Georg Baselitz (*1938): Mädchen von Olmo, Ölbild (1981)

Er ist einer der wichtigsten Maler der Gegenwart: Aber Georg Baselitz brauchte viele Jahre, um die Anerkennung zu erlangen. Seine Beteiligung an der documenta 5 hatte ihm nicht den Durchbruch gebracht. Erst zehn Jahre später war er etabliert, als er von Rudi Fuchs vorgestellt wurde. Baselitz erregte dadurch Aufsehen, dass seine Motive auf dem Kopf standen. Er wollte signalisieren, dass es nicht auf die Darstellung sondern auf die Malerei ankomme. In dem Bild von 1981 wurde eine Weiterentwicklung von Baselitz sichtbar. Seine Malweise wurde roher und abstrakter. Ihm ging es ausschließlicher um das Zusammenspiel der Farben. Man spürte, dass er die Arbeit an Holzskulpturen begonnen hatte.

Extra: Fünf mal vierzig? (HNA, 16. 4. 1982)

Am Anfang, vor bald vier Jahren, stand das „Konzept der Vierzig“. 40 Künstler, die wichtigsten und die besten, sollten zur documenta 7 eingeladen werden, auf dass man deren Werke konzentriert und doch ausführlich studieren könne. Rudi Fuchs hatte dieses Konzept skizziert, noch bevor er zum Leiter dieser documenta berufen worden war.
Im Frühjahr 1979 dann erläuterte Fuchs seinen Plan einer Ausstellung, bei der rigide Auswahlmaßstäbe angewendet werden sollten. Von 80 bis 100 Künstlern war nun die Rede.
Als Fuchs im vorigen Herbst den angereisten Journalisten die documenta 7 als eine „Erzählung“ ankündigte, sprach er von 125 Künstlern. Schon zwei Monate später wurde die magische Zahl mit 150 angegeben; als Anfang März die Künstlerliste verschickt wurde, da waren 167 Namen zu lesen. In den letzten Tagen ist nun ein weiteres Dutzend hinzugekommen, darunter zwei Australier (Frucht einer Fuchs-Reise zum 5. Kontinent).
Es soll nicht unterstellt werden, dass am Ende die Künstlerauswahl doch nicht mehr so rigide ausfiele.
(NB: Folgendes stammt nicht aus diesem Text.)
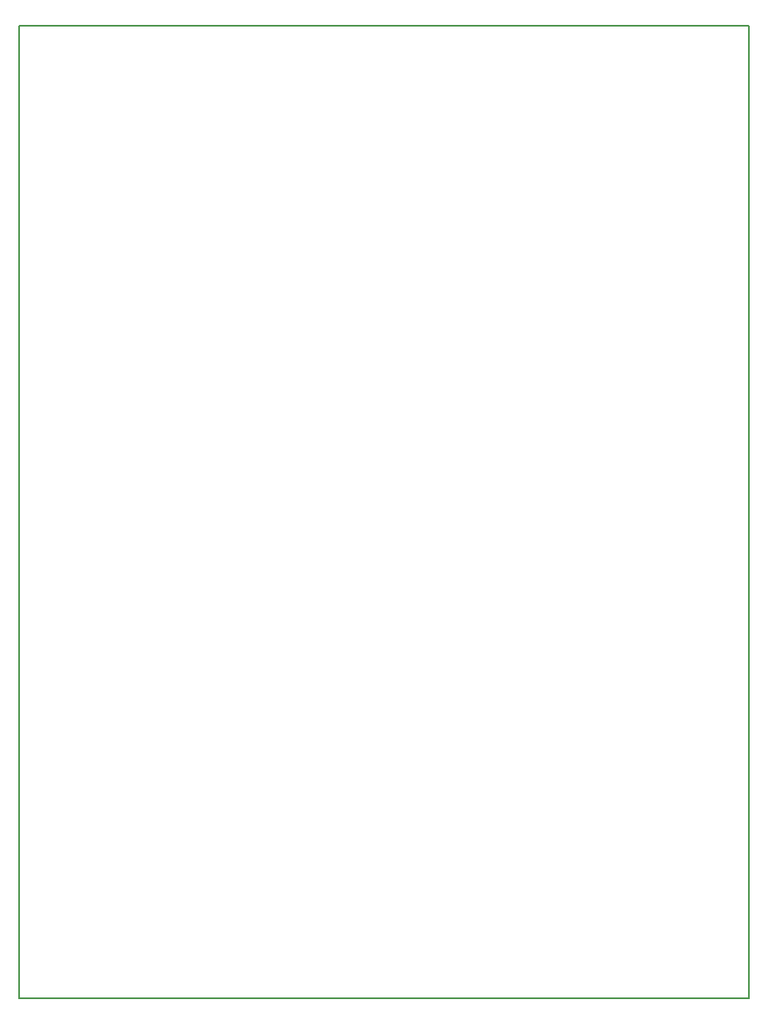
<source format=gbr>
%TF.GenerationSoftware,KiCad,Pcbnew,9.0.6*%
%TF.CreationDate,2025-12-08T11:04:57+13:00*%
%TF.ProjectId,hacropad,68616372-6f70-4616-942e-6b696361645f,rev?*%
%TF.SameCoordinates,Original*%
%TF.FileFunction,Profile,NP*%
%FSLAX46Y46*%
G04 Gerber Fmt 4.6, Leading zero omitted, Abs format (unit mm)*
G04 Created by KiCad (PCBNEW 9.0.6) date 2025-12-08 11:04:57*
%MOMM*%
%LPD*%
G01*
G04 APERTURE LIST*
%TA.AperFunction,Profile*%
%ADD10C,0.200000*%
%TD*%
G04 APERTURE END LIST*
D10*
X111530000Y-23580000D02*
X185930000Y-23580000D01*
X185930000Y-122800000D01*
X111530000Y-122800000D01*
X111530000Y-23580000D01*
M02*

</source>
Das Anwachsen der Liste macht vielmehr deutlich, welchem Dauer-Konflikt das Team ausgesetzt ist, wenn man nicht nur anspruchsvoll, sondern auch vollständig sein will. Der innere Druck wird da nicht geringer sein als der äußere.
Auf die 632 Künstler der documenta 6 wird man gewiss nicht kommen. Doch die Ausstellung der fünf mal vierzig Künstler scheint nicht mehr undenkbar.